Guillaume DEMEY, Hamza BETMI, David DEJOUR
(Lyon, France)
La pente tibiale postérieure excessive est le facteur intrinsèque de rupture du ligament croisé antérieur (LCA) et d’échec de ligamentoplastie. Elle est responsable d’une translation tibiale antérieure statique augmentant la contrainte sur la greffe et le risque d’échec biologique. Le seuil pathologique est de 5mm. La translation n’est pas diminuée par les plasties antérolatérales.

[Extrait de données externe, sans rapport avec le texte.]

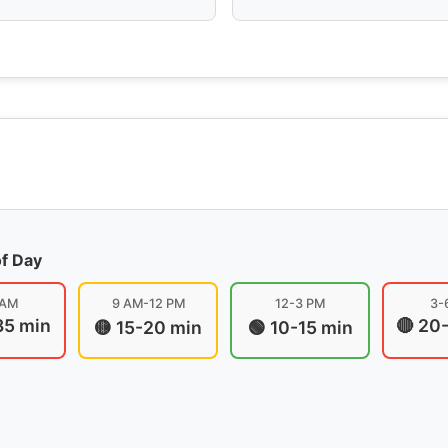
of Day
 AM
9 AM-12 PM
12-3 PM
3-
35 min
🔴 20
🟡 15-20 min
🟢 10-15 min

La technique de mesure référence dans la littérature utilise l’axe anatomique proximal du tibia sur une radiographie de profil strict du genou en appuis monopodal. Une valeur de pente supérieure à 10° est considérée comme anormale surtout en présence d’une translation tibiale augmentée. Dans ce cas, il faut considérer une correction de la pente en cas de chirurgie de reprise ou rarement en première intention. Lors d’une correction de la pente, la valeur cible est située entre 4 et 6° afin de normaliser la translation tibiale antérieure statique. La chirurgie peut être réalisée en sus-, trans- ou infra-tubérositaire. L’ostéotomie sus-tubérositaire a largement notre préférence pour plusieurs raisons : Elle permet de corriger l’anatomie du tibia proximal à l’endroit précis de la déformation métaphysaire L’ostéotomie est réalisée en os purement spongieux permettant une consolidation en 3 semaines dans 100% des cas. La fixation par deux agrafes est suffisante.

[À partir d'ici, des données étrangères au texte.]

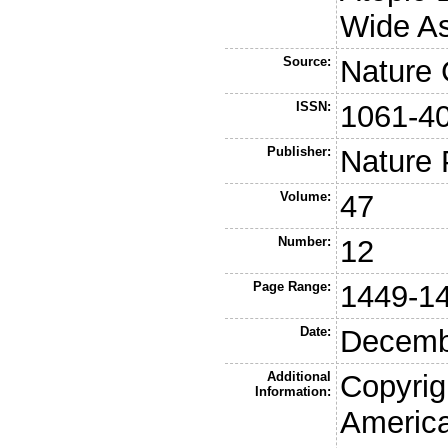
Wide As
Source:
Nature 
ISSN:
1061-4
Publisher:
Nature 
Volume:
47
Number:
12
Page Range:
1449-1
Date:
Decemb
Additional
Copyrig
Information:
America,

La charnière haute et large permet d’éviter tout effet varisant ou valgisant de l’ostéotomie Son effet sur la fémoro-patellaire est cliniquement nul. Le taux de douleur antérieure ou d’ablation de matériel secondaire est très faible. La chirurgie débute par le prélèvement de la greffe et le temps arthroscopique avec traitement des éventuelles lésions méniscales et la réalisation des tunnels. L’ostéotomie de correction de pente sus-tubérositaire est ensuite réalisée sous contrôle scopique. La bonne correction de la pente est mesurée en peropératoire et l’ostéotomie est fixée par deux agrafes. La greffe est ensuite passée et fixée. Les suites post-opératoires sont adaptées à ce geste avec une période sans appui de 3 semaines. La reprise d’appui est autorisée entre 3 et 6 semaines. Après 6 semaines, le protocole habituel de rééducation après reconstruction du LCA est poursuivi sans modification des consignes. Les résultats dans la littérature montrent une efficacité redoutable de ces ostéotomies avec un taux de re-rupture quasi nul et un taux de complication très faible.